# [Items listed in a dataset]
--- --- ---

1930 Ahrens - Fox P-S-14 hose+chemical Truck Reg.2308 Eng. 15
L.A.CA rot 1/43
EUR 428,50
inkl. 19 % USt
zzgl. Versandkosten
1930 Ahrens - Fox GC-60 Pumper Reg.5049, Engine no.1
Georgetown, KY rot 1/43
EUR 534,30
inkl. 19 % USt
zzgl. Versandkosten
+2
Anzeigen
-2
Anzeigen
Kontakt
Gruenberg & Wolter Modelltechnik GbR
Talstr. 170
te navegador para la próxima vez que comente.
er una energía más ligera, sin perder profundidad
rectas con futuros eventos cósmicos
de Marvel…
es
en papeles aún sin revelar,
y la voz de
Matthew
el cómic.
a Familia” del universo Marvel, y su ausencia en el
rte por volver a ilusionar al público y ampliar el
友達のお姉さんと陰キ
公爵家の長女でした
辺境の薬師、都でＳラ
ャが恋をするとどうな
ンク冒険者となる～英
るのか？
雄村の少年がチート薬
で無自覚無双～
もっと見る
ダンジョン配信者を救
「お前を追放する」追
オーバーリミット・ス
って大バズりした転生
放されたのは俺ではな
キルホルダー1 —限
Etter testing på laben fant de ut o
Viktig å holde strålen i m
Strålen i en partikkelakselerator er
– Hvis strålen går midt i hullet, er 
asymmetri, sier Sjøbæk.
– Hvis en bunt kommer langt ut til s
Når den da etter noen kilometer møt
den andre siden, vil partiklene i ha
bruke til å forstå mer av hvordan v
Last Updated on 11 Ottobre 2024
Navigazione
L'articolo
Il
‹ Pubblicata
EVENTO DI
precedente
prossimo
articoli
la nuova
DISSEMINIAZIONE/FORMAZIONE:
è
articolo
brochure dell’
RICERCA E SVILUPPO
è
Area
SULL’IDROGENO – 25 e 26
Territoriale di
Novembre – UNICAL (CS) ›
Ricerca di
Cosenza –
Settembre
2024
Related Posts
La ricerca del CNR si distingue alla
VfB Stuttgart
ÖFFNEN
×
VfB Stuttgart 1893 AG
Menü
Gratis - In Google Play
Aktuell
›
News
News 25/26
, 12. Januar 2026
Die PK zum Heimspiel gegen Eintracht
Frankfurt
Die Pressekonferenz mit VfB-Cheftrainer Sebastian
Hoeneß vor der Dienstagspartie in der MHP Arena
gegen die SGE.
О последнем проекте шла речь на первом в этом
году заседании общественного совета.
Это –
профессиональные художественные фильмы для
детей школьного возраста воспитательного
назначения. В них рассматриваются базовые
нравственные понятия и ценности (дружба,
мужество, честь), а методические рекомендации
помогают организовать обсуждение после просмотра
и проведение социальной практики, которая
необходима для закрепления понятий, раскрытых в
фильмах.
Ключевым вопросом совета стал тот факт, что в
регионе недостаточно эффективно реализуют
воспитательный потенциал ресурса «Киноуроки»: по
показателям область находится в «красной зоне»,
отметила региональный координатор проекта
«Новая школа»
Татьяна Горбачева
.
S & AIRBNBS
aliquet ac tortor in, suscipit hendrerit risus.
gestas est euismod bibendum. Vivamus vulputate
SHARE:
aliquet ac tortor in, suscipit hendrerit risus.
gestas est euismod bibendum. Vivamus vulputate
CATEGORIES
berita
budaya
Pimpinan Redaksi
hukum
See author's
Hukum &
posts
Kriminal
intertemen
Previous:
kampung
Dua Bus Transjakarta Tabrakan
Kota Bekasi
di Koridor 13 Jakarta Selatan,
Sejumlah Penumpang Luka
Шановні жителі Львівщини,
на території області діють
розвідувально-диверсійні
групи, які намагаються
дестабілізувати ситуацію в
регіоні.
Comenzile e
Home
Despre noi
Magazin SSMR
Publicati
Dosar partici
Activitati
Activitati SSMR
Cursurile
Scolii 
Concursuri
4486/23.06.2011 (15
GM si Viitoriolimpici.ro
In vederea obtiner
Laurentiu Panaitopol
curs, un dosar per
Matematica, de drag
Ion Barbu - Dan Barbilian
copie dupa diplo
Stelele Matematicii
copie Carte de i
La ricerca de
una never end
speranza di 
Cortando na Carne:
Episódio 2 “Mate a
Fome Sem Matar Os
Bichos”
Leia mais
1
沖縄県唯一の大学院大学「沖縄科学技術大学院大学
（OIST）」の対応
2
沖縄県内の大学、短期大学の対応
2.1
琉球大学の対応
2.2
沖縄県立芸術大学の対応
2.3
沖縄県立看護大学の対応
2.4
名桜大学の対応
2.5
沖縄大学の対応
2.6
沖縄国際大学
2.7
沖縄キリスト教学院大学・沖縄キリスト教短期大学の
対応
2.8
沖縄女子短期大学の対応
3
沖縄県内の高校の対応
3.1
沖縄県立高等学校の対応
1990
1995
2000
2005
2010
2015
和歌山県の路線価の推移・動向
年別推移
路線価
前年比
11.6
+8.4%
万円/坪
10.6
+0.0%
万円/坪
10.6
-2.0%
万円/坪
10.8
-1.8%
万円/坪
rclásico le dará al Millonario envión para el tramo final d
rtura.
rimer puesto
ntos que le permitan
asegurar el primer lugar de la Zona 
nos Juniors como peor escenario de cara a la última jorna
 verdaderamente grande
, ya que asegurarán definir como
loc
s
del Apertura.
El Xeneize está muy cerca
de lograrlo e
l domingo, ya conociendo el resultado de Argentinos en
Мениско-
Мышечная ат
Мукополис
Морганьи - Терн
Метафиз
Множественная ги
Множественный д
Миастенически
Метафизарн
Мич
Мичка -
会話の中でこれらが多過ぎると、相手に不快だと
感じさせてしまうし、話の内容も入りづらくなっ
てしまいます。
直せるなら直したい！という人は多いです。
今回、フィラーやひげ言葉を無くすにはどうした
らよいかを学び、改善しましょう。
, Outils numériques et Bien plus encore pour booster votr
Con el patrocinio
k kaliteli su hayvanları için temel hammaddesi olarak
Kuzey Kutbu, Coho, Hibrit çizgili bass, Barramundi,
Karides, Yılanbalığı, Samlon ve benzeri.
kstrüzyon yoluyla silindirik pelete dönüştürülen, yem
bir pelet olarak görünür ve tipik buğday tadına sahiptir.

--- --- ---

# [TASK OBJECTIVE]
Pick every line of the data that includes the string "совета".

# [FINISHED TASK]
году заседании общественного совета.
Ключевым вопросом совета стал тот факт, что в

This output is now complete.